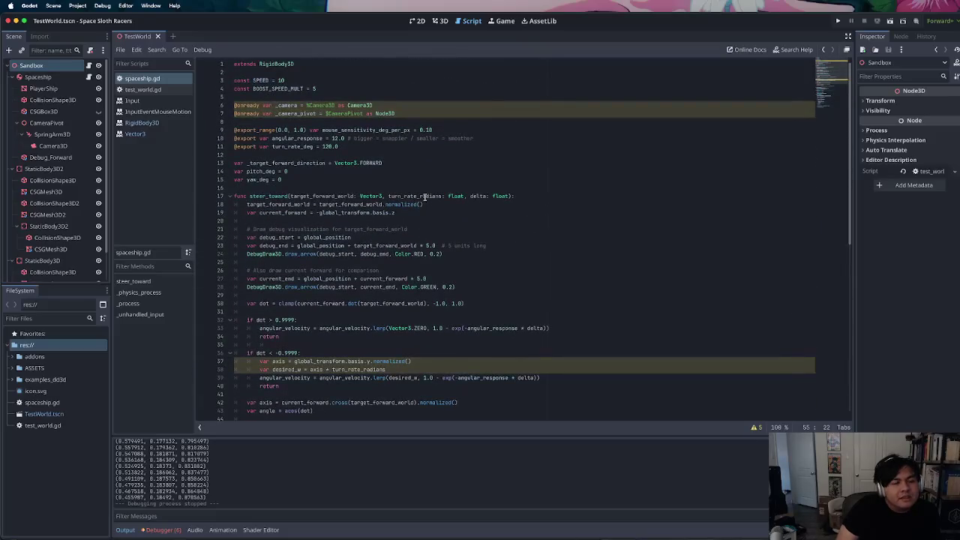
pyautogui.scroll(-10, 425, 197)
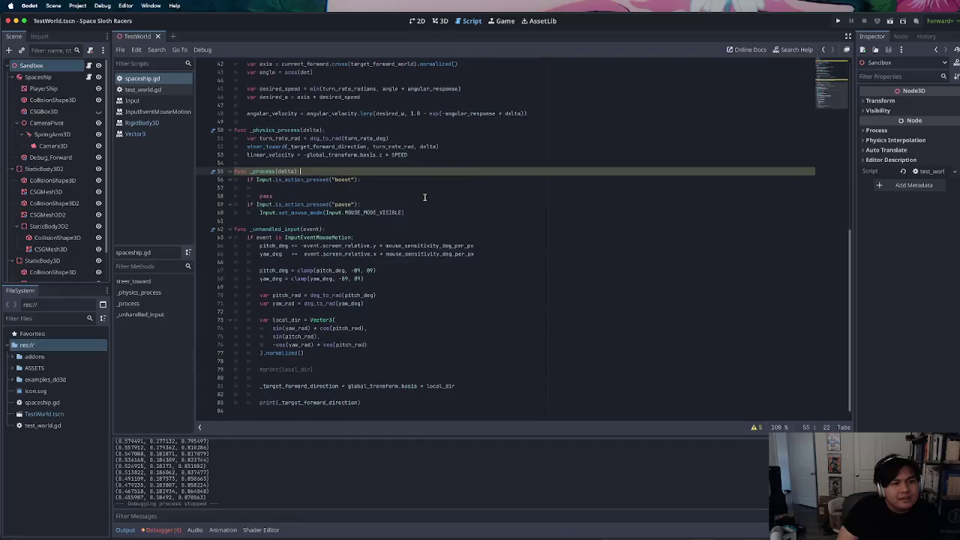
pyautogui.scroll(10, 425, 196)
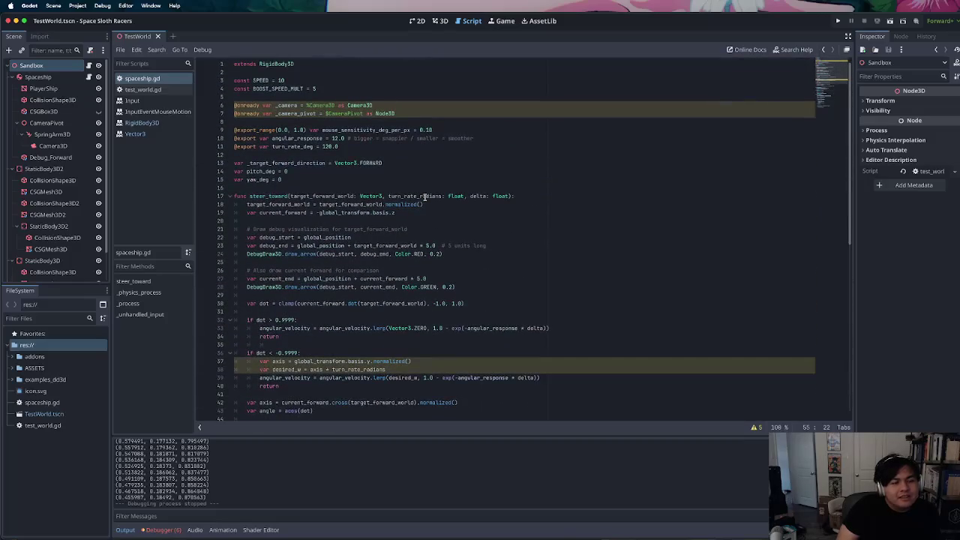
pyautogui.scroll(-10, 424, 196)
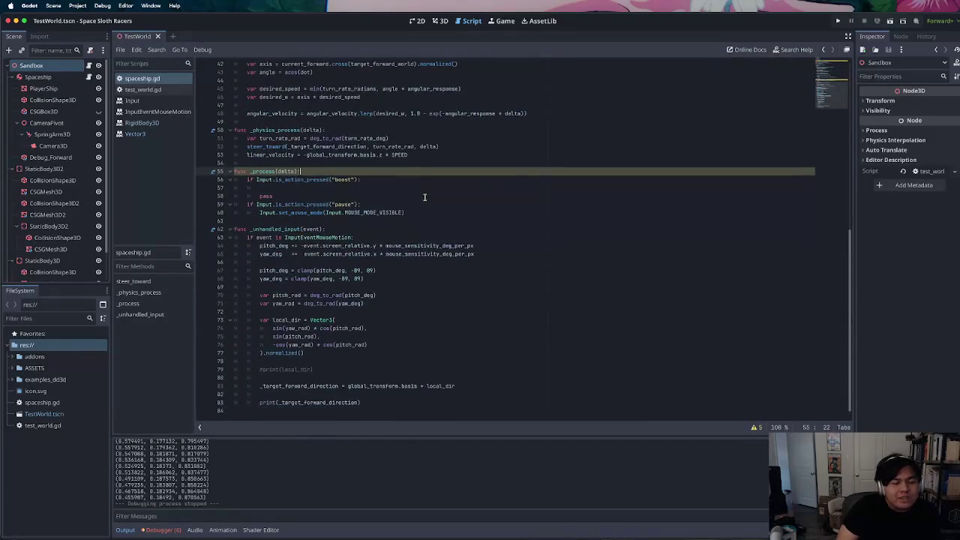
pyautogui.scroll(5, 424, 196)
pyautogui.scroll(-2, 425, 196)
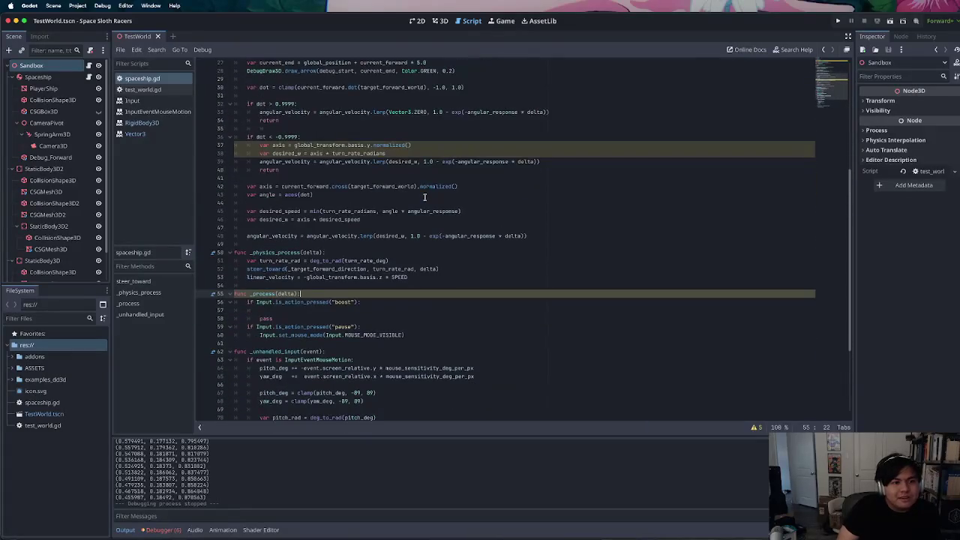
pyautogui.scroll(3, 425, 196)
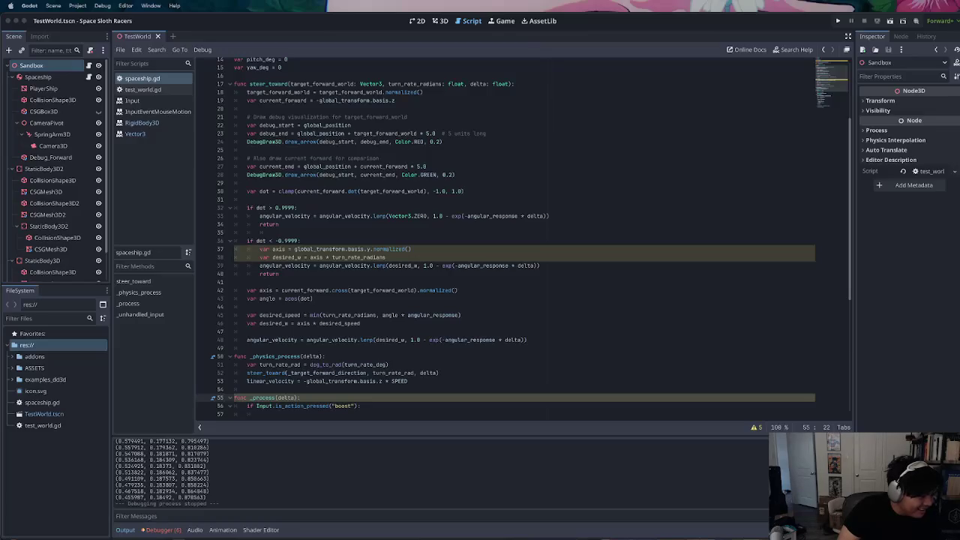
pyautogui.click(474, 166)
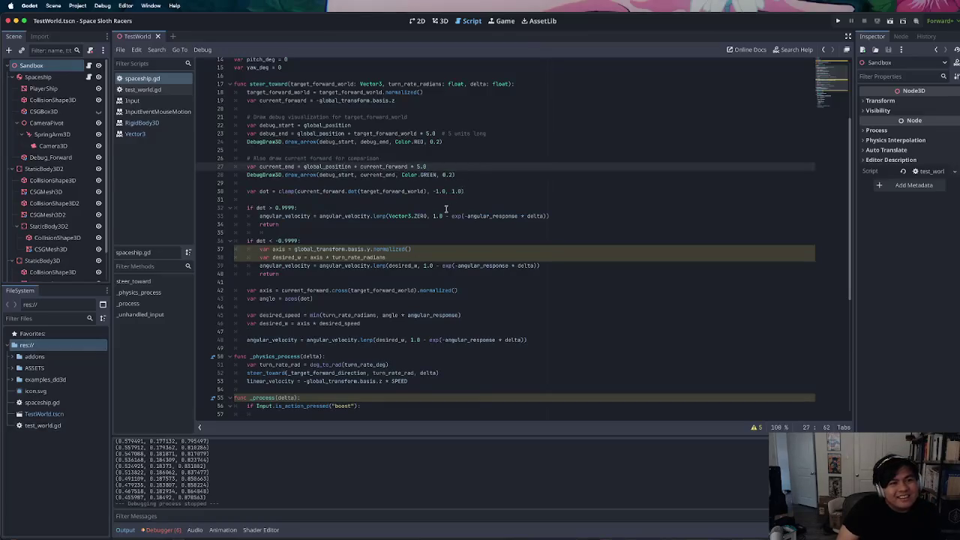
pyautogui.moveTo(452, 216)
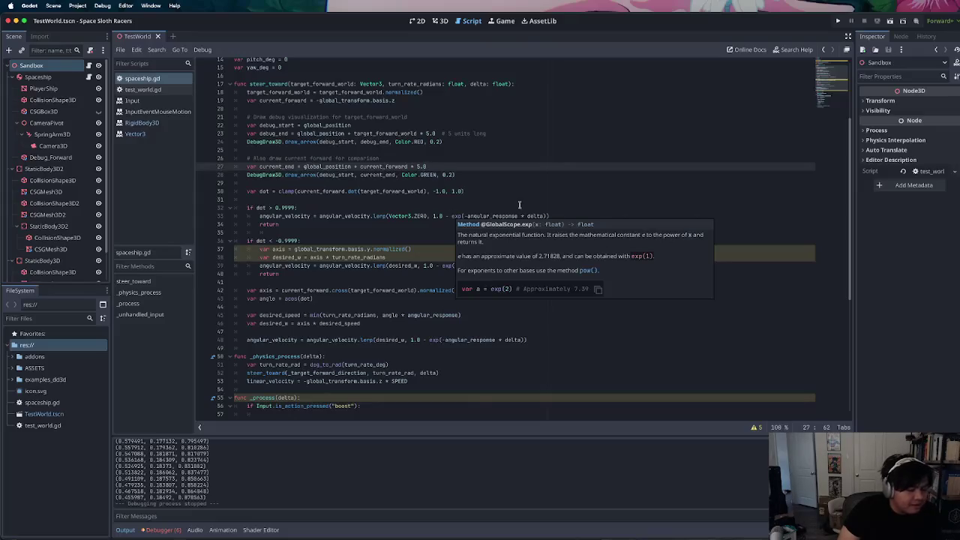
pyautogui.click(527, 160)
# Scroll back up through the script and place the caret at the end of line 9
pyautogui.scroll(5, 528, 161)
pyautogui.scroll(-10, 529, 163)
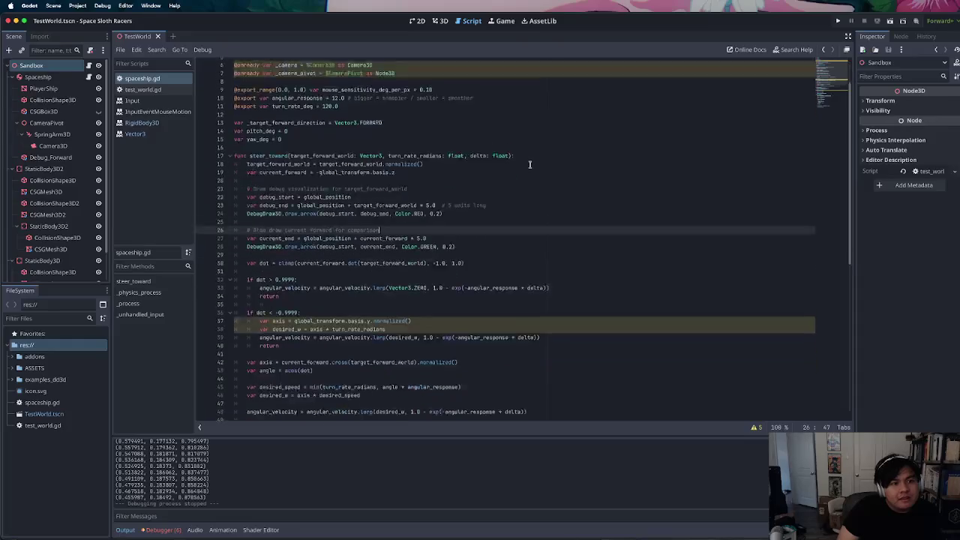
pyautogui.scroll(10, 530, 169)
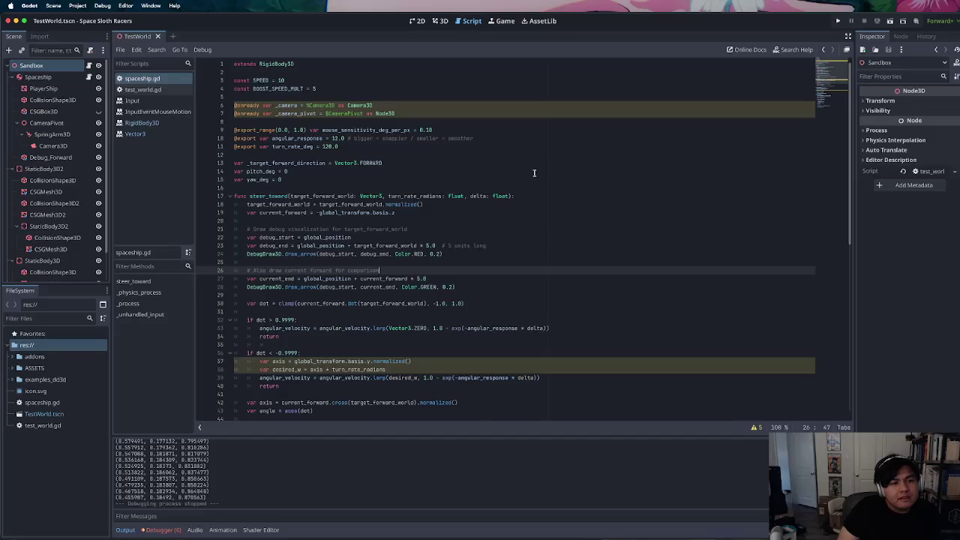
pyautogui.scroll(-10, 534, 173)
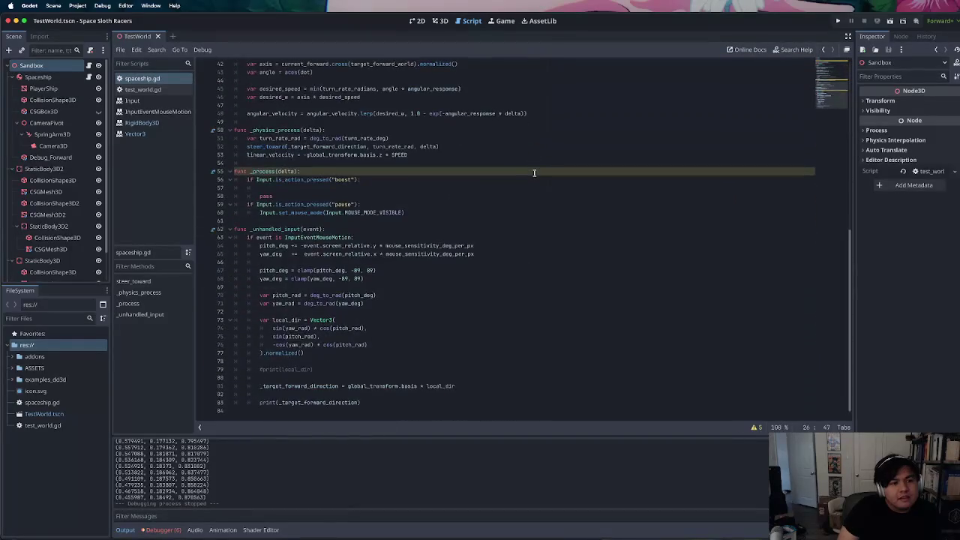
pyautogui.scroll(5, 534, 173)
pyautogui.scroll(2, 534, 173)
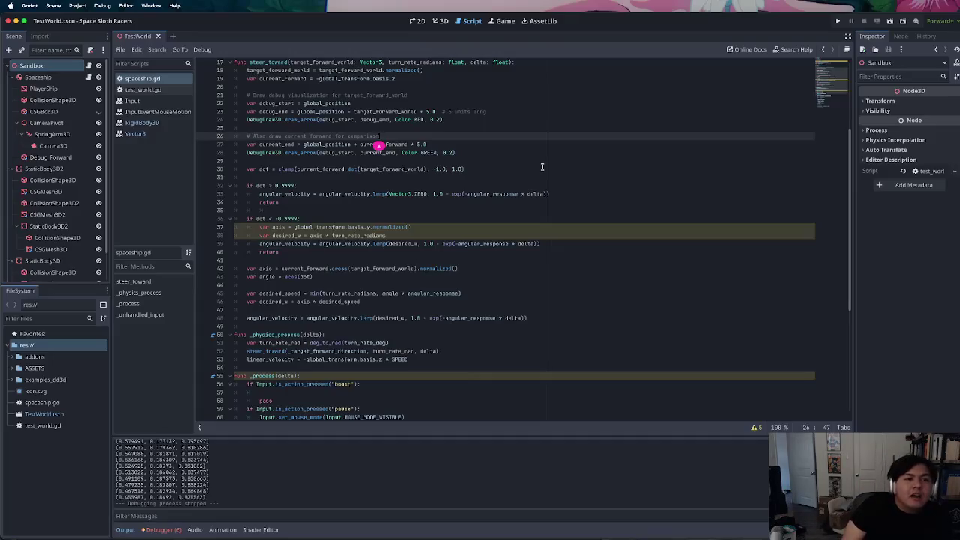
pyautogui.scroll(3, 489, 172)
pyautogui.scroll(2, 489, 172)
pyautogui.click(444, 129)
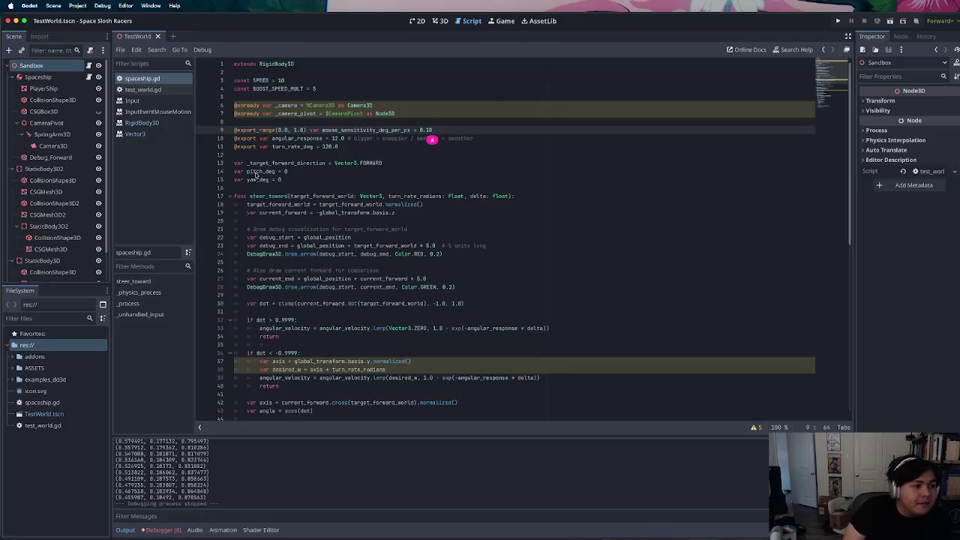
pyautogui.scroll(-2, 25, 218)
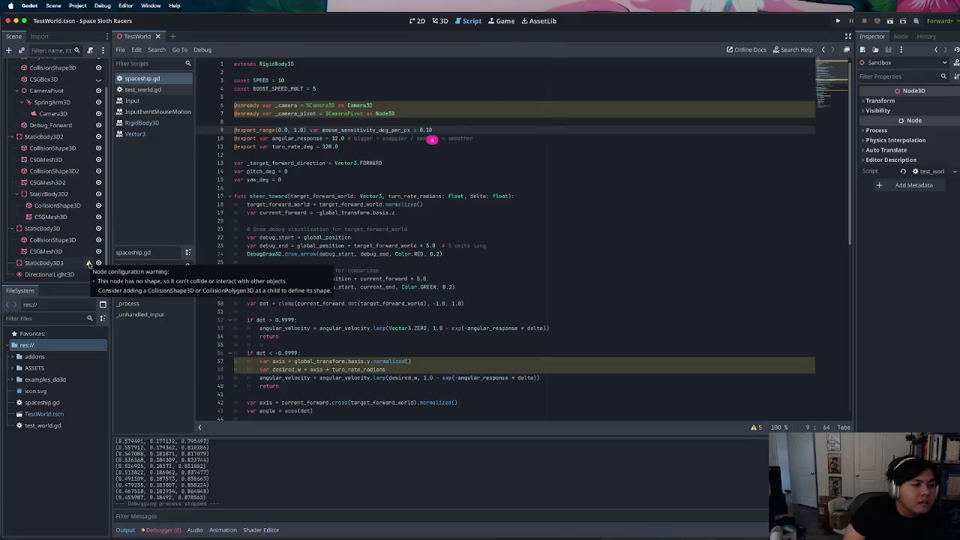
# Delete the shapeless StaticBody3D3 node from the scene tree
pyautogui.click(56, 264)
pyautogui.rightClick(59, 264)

------------------------------------------------------------------------

• Problem:
Would you copy out every line of the data above exactly, minus the pictures?

• Output of the task:
pyautogui.scroll(-10, 425, 197)
pyautogui.scroll(10, 425, 196)
pyautogui.scroll(-10, 424, 196)
pyautogui.scroll(5, 424, 196)
pyautogui.scroll(-2, 425, 196)
pyautogui.scroll(3, 425, 196)
pyautogui.click(474, 166)
pyautogui.moveTo(452, 216)
pyautogui.click(527, 160)
# Scroll back up through the script and place the caret at the end of line 9
pyautogui.scroll(5, 528, 161)
pyautogui.scroll(-10, 529, 163)
pyautogui.scroll(10, 530, 169)
pyautogui.scroll(-10, 534, 173)
pyautogui.scroll(5, 534, 173)
pyautogui.scroll(2, 534, 173)
pyautogui.scroll(3, 489, 172)
pyautogui.scroll(2, 489, 172)
pyautogui.click(444, 129)
pyautogui.scroll(-2, 25, 218)
# Delete the shapeless StaticBody3D3 node from the scene tree
pyautogui.click(56, 264)
pyautogui.rightClick(59, 264)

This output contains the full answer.